TASK MATERIAL
========================
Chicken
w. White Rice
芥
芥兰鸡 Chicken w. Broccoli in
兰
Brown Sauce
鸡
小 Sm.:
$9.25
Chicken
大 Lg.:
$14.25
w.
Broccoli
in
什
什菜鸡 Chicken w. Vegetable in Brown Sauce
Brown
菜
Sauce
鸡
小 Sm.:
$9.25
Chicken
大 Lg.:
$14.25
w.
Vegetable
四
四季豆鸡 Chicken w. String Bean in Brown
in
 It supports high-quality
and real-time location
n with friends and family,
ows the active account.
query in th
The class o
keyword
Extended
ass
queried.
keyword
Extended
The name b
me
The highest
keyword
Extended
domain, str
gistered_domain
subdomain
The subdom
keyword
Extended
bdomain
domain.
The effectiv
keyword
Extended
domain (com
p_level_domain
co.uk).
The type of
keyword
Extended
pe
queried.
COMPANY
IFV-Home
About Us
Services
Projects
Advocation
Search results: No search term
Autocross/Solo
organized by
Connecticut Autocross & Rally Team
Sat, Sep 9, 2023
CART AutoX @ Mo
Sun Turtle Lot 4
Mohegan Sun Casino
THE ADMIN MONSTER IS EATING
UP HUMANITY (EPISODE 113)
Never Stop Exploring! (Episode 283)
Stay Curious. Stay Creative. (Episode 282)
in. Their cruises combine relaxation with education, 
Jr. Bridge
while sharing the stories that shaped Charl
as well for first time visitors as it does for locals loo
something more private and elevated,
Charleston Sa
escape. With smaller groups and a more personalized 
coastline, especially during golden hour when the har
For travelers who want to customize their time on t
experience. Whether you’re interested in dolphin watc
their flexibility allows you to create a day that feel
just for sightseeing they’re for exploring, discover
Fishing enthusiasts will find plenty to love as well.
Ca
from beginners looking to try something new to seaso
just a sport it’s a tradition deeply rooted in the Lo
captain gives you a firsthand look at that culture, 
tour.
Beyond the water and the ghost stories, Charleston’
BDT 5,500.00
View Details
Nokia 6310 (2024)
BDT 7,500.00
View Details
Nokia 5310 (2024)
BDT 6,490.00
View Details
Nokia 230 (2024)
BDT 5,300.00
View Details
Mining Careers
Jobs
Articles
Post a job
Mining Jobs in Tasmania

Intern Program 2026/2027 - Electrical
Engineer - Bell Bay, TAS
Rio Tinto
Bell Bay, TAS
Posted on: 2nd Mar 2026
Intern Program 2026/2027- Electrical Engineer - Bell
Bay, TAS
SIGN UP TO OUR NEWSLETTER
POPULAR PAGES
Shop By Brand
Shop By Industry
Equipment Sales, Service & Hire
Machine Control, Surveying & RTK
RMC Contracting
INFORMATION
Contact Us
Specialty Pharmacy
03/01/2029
========================
WHAT YOU HAVE TO DO
Output the material in full, exactly as it appears.

EXERCISE RESULT
Chicken
w. White Rice
芥
芥兰鸡 Chicken w. Broccoli in
兰
Brown Sauce
鸡
小 Sm.:
$9.25
Chicken
大 Lg.:
$14.25
w.
Broccoli
in
什
什菜鸡 Chicken w. Vegetable in Brown Sauce
Brown
菜
Sauce
鸡
小 Sm.:
$9.25
Chicken
大 Lg.:
$14.25
w.
Vegetable
四
四季豆鸡 Chicken w. String Bean in Brown
in
 It supports high-quality
and real-time location
n with friends and family,
ows the active account.
query in th
The class o
keyword
Extended
ass
queried.
keyword
Extended
The name b
me
The highest
keyword
Extended
domain, str
gistered_domain
subdomain
The subdom
keyword
Extended
bdomain
domain.
The effectiv
keyword
Extended
domain (com
p_level_domain
co.uk).
The type of
keyword
Extended
pe
queried.
COMPANY
IFV-Home
About Us
Services
Projects
Advocation
Search results: No search term
Autocross/Solo
organized by
Connecticut Autocross & Rally Team
Sat, Sep 9, 2023
CART AutoX @ Mo
Sun Turtle Lot 4
Mohegan Sun Casino
THE ADMIN MONSTER IS EATING
UP HUMANITY (EPISODE 113)
Never Stop Exploring! (Episode 283)
Stay Curious. Stay Creative. (Episode 282)
in. Their cruises combine relaxation with education, 
Jr. Bridge
while sharing the stories that shaped Charl
as well for first time visitors as it does for locals loo
something more private and elevated,
Charleston Sa
escape. With smaller groups and a more personalized 
coastline, especially during golden hour when the har
For travelers who want to customize their time on t
experience. Whether you’re interested in dolphin watc
their flexibility allows you to create a day that feel
just for sightseeing they’re for exploring, discover
Fishing enthusiasts will find plenty to love as well.
Ca
from beginners looking to try something new to seaso
just a sport it’s a tradition deeply rooted in the Lo
captain gives you a firsthand look at that culture, 
tour.
Beyond the water and the ghost stories, Charleston’
BDT 5,500.00
View Details
Nokia 6310 (2024)
BDT 7,500.00
View Details
Nokia 5310 (2024)
BDT 6,490.00
View Details
Nokia 230 (2024)
BDT 5,300.00
View Details
Mining Careers
Jobs
Articles
Post a job
Mining Jobs in Tasmania

Intern Program 2026/2027 - Electrical
Engineer - Bell Bay, TAS
Rio Tinto
Bell Bay, TAS
Posted on: 2nd Mar 2026
Intern Program 2026/2027- Electrical Engineer - Bell
Bay, TAS
SIGN UP TO OUR NEWSLETTER
POPULAR PAGES
Shop By Brand
Shop By Industry
Equipment Sales, Service & Hire
Machine Control, Surveying & RTK
RMC Contracting
INFORMATION
Contact Us
Specialty Pharmacy
03/01/2029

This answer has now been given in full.